● **Extract to read**:

◇ ◇ ◇ ◇

True love is the state of your mind in which there are zero conflicts , no
violence , just a light a joy you want to share . This sharing is called Love
. I have found something and i wanted to share it, this sharing is called
Love. Love is your own internal condition/state . It's not at all something to
do with the other person . Love is not like you got someone , it's "You found
yourself" .

------
dctoedt
The author's ex, Daniel, did the right thing by breaking up with her. He was
fairly sure that he didn't see a long-term future with the author. It would
have disserved both of them — and been woefully unfair to her — for him to
keep seeing her just out of habit and convenience. Both of them would have
been at least somewhat foreclosed from other romantic opportunities that, at
least in his eyes, would have been a better fit.

------
jayalpha
Man, you will know. Trust me. But in general:

"Don't have sex man. It leads to kissing and pretty soon you have to start
talking to them."

◇ ◇ ◇ ◇

● **Work order 1**: In the forum thread on love, what name is given to the author's ex?
● **Work order 2**: Write the next part of the forum thread on love, picking up after its last line.
The items that come after this stand apart from the thread on love.

(Saved data entries)
◇ ◇ ◇ ◇

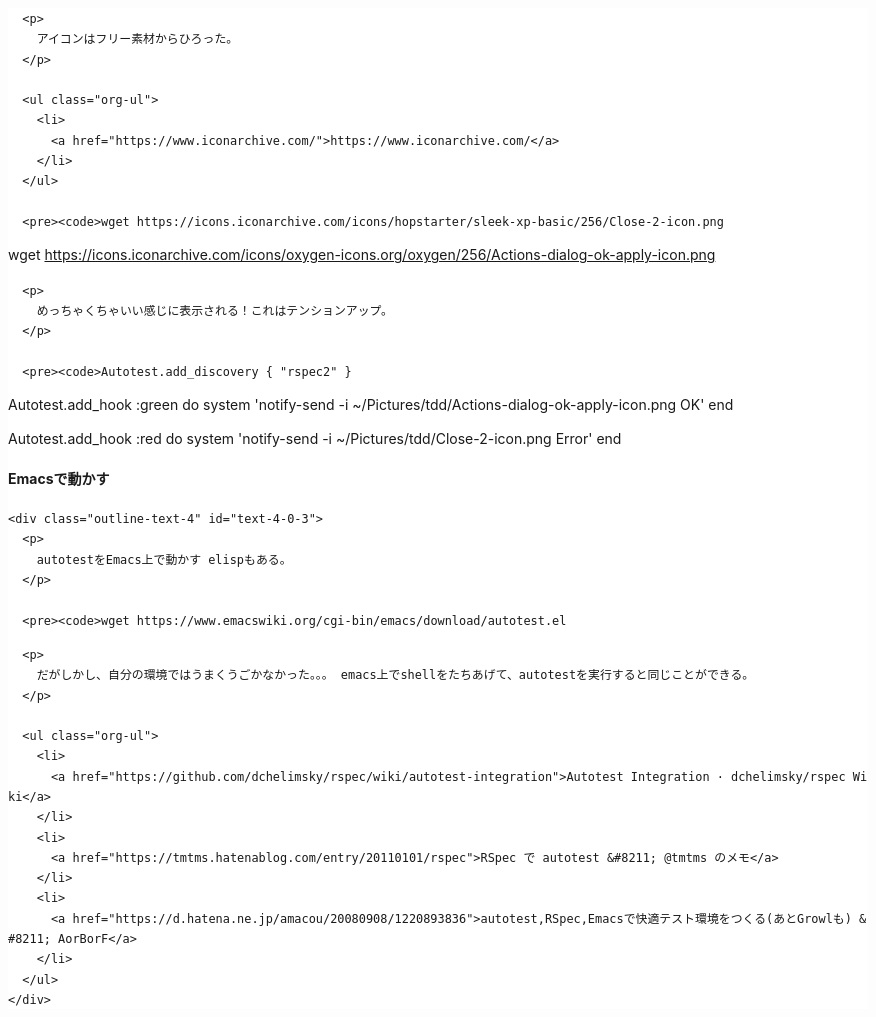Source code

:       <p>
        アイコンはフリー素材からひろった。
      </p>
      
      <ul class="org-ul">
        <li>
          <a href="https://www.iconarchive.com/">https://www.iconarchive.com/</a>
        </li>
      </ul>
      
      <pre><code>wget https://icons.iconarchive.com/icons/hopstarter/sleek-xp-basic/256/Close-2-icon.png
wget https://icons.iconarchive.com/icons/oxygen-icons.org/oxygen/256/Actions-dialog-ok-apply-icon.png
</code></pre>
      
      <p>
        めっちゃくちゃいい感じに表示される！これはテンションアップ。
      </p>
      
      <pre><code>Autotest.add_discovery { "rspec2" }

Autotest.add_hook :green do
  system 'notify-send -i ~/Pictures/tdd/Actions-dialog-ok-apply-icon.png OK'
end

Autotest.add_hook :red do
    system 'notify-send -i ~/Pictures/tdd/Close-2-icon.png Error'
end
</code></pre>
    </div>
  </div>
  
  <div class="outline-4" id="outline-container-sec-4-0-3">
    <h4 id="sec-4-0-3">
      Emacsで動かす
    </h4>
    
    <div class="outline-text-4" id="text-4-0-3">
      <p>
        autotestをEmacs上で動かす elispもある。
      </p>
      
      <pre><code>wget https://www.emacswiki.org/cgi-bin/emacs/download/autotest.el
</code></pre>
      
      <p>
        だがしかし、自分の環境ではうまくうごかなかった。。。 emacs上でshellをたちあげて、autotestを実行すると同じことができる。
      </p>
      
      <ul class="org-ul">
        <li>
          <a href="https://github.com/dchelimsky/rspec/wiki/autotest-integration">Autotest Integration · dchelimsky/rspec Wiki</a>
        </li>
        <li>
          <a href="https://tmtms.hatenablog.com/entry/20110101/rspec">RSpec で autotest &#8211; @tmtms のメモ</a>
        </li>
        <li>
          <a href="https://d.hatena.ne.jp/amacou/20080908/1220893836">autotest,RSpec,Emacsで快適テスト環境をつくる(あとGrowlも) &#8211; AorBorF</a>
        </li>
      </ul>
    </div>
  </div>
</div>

◇ ◇ ◇ ◇

● **Output 1**: Daniel

● **Output 2**:
Steve Martin

------
westurner
Where is the feeling felt? Is there an associated color or a shape or a
kinesiologic position?

"Love styles"
[https://en.wikipedia.org/wiki/Love_styles](https://en.wikipedia.org/wiki/Love_styles)

"Greek words for love"
[https://en.wikipedia.org/wiki/Greek_words_for_love](https://en.wikipedia.org/wiki/Greek_words_for_love)

------
neom
I wonder how Ayn Rand would feel about this article.
[https://www.youtube.com/watch?v=wMNUdDC4tEc](https://www.youtube.com/watch?v=wMNUdDC4tEc)

------
skilled
Gather around friends, the wine is on me.